__Exercise details__. Please copy out all lines of the entries that contain the word "Threshold".

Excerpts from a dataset
BEGIN

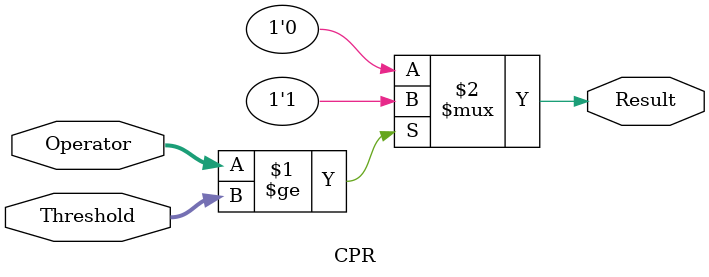
<source format=v>
module CPR (
    //Comparator
    input [7:0] Operator,
    input [7:0] Threshold,

    output Result
);
    assign Result = (Operator >= Threshold) ? 1'b1 : 1'b0;

endmodule
</source>
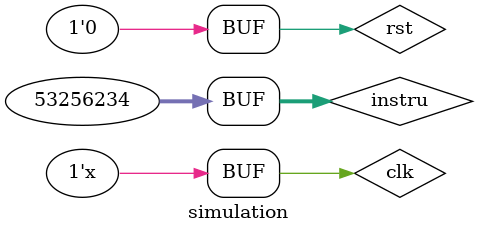
<source format=v>
`timescale 1ns / 1ps


module simulation;

	// Inputs
	reg clk;
	reg rst;
	reg [31:0] instru;

	// Outputs
	wire [31:0] Adat;
	wire [31:0] Bdat;
	wire [31:0] result;

	// Instantiate the Unit Under Test (UUT)
	Rtype uut (
		.clk(clk), 
		.rst(rst), 
		.instru(instru), 
		.Adat(Adat), 
		.Bdat(Bdat), 
		.result(result)
	);

	initial begin
		// Initialize Inputs
		clk = 0;
		rst = 0;
		instru = 0;

		// Wait 100 ns for global reset to finish
		#100;
        
		// Add stimulus here
		rst = 1;
		#100;
		rst = 0;
		#100;
		instru = 32'h01A88020;
		#110;
		instru = 32'h01C98822;
		#110;
		instru = 32'h01EA9024;
		#110;
		instru = 32'h030B9825;
		#110;
		instru = 32'h032CA02A;
		#100;
	end
	
	always
		#20 clk = !clk;
		
endmodule


</source>
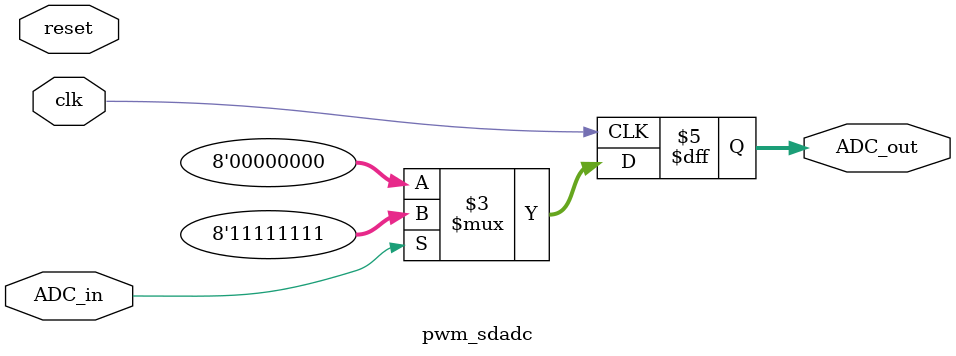
<source format=v>


module pwm_sddac
  (
   input            clk_i,
   input            reset,
   input [msbi_g:0] dac_i,
   output           dac_o
   );

   parameter msbi_g = 9;

   reg [msbi_g+2 : 0] sig_in = 0;
   reg                dac_o_int;

   always @(posedge clk_i)
     begin
        // Disabling reset as the DC offset causes a noticable click
        // if reset = '1' then
        //   sig_in <= to_unsigned(2**(msbi_g+1), sig_in'length);
        //   dac_o_int  <= not dac_o_int;
        // else
        sig_in <= sig_in + { sig_in[msbi_g+2], sig_in[msbi_g+2] , dac_i};
        dac_o_int <= sig_in[msbi_g+2];
     end

  assign dac_o = dac_o_int;

endmodule

// =================================================================

module pwm_sdadc
  (
   input clk, // main clock signal (the higher the better)
   input reset,
   output reg [7:0] ADC_out, // binary input of signal to be converted
   input ADC_in // "analog" paddle input pin
   );

   // Dummy implementation (no real A/D conversion performed)
   always @(posedge clk)
	  if (ADC_in)
		 ADC_out <= 8'hff;
	  else
		 ADC_out <= 8'h00;
endmodule // pwm_sdadc

</source>
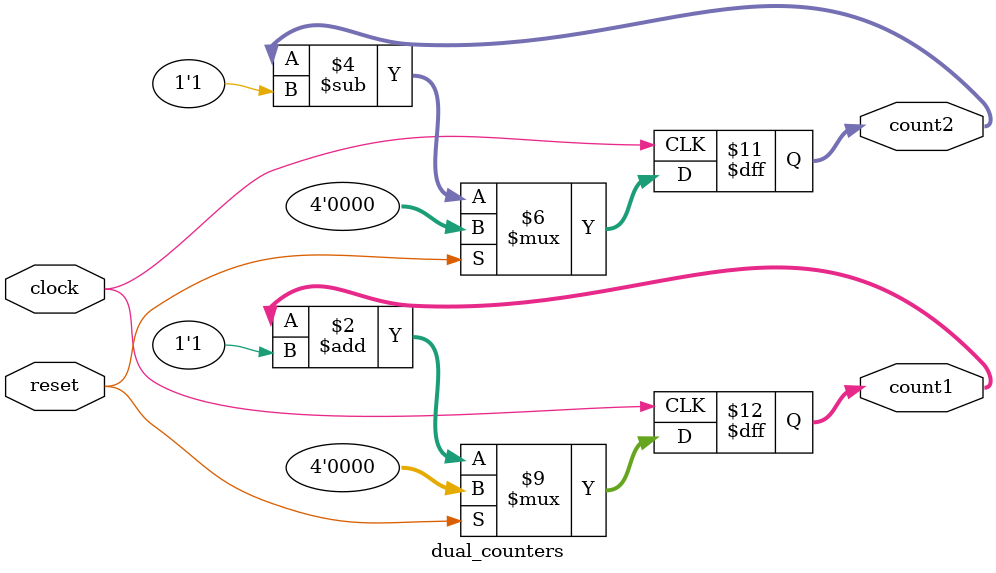
<source format=v>
module dual_counters (
    input clock,
    input reset,
    output reg [3:0] count1,
    output reg [3:0] count2
);
  always @(posedge clock) begin
 if (reset) begin
count1 <= 'b0; end
else begin count1 <= count1 + 1'b1;
end end
  always @(negedge clock) begin
if (reset) begin
 count2 <= 'b0; end
 else begin count2 <= count2 - 1'b1;
end end
endmodule


</source>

END

__Output for this task__.
    input [7:0] Threshold,
    assign Result = (Operator >= Threshold) ? 1'b1 : 1'b0;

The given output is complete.